## Exercise brief
Render the lines from the one containing "[movies](movie_type) are playing [close by](spatial_relation)" through the one containing "- show me the [schedule](object_type)" as a Markdown table with the columns Row and Line. Skip any blank lines and number each row.

[Items from a dataset]
....
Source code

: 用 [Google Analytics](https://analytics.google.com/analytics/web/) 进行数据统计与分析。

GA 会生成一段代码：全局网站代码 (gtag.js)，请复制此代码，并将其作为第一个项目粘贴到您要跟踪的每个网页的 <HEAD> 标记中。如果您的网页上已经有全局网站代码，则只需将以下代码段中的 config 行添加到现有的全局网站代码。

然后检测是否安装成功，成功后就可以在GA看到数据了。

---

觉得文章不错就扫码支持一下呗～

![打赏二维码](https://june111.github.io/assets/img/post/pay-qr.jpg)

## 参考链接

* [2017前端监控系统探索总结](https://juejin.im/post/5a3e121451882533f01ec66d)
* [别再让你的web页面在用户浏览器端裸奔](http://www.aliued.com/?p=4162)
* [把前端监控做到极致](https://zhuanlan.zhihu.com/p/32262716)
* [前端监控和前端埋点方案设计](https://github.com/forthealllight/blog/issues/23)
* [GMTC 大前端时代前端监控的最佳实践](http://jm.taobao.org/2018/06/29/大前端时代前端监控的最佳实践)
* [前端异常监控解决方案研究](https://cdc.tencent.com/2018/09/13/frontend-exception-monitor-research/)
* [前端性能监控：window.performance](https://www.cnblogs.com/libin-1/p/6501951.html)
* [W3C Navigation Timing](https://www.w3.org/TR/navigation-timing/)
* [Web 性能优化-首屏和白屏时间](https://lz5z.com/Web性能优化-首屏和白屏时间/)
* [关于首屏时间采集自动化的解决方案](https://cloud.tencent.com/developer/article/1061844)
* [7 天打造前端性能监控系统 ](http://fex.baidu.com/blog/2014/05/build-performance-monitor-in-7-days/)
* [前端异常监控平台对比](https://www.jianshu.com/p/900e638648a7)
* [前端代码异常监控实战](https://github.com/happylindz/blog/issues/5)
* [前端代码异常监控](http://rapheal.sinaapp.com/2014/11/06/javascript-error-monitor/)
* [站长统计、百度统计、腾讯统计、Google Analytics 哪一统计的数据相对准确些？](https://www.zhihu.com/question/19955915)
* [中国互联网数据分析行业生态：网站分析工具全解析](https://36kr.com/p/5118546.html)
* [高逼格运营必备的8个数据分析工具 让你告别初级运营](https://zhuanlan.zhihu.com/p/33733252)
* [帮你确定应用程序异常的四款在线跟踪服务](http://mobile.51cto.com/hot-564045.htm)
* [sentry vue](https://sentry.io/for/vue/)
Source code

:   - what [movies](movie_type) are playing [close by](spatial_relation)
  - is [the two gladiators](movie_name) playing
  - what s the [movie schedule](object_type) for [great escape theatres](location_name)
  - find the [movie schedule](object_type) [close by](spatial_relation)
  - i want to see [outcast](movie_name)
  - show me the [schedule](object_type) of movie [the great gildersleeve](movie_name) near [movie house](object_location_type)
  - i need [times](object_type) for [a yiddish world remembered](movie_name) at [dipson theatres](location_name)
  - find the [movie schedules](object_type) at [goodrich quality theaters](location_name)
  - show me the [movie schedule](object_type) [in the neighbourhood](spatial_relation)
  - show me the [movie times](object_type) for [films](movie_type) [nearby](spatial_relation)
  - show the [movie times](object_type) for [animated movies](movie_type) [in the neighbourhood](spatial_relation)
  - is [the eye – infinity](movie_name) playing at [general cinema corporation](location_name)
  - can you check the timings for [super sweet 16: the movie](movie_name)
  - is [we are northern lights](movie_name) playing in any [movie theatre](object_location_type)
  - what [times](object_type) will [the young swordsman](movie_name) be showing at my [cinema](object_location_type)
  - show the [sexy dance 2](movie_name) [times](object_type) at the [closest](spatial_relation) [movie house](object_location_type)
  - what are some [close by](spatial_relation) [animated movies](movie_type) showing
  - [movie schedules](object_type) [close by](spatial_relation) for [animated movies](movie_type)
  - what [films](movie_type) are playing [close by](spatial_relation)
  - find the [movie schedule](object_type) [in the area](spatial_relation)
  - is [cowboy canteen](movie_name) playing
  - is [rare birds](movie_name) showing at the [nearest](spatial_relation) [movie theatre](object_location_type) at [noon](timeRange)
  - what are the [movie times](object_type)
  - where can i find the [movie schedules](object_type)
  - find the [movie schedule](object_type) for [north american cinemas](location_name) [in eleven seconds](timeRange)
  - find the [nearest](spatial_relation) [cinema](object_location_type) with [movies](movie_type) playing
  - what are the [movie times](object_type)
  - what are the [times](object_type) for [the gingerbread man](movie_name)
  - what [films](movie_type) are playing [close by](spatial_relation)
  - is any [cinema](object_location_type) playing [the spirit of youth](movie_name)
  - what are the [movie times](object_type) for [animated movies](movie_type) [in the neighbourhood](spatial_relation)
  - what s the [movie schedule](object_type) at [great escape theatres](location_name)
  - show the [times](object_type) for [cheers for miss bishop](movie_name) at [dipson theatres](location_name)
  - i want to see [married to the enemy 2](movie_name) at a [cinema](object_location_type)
....
## Exercise result
| Row | Line |
|---|---|
| 1 | :   - what [movies](movie_type) are playing [close by](spatial_relation) |
| 2 |   - is [the two gladiators](movie_name) playing |
| 3 |   - what s the [movie schedule](object_type) for [great escape theatres](location_name) |
| 4 |   - find the [movie schedule](object_type) [close by](spatial_relation) |
| 5 |   - i want to see [outcast](movie_name) |
| 6 |   - show me the [schedule](object_type) of movie [the great gildersleeve](movie_name) near [movie house](object_location_type) |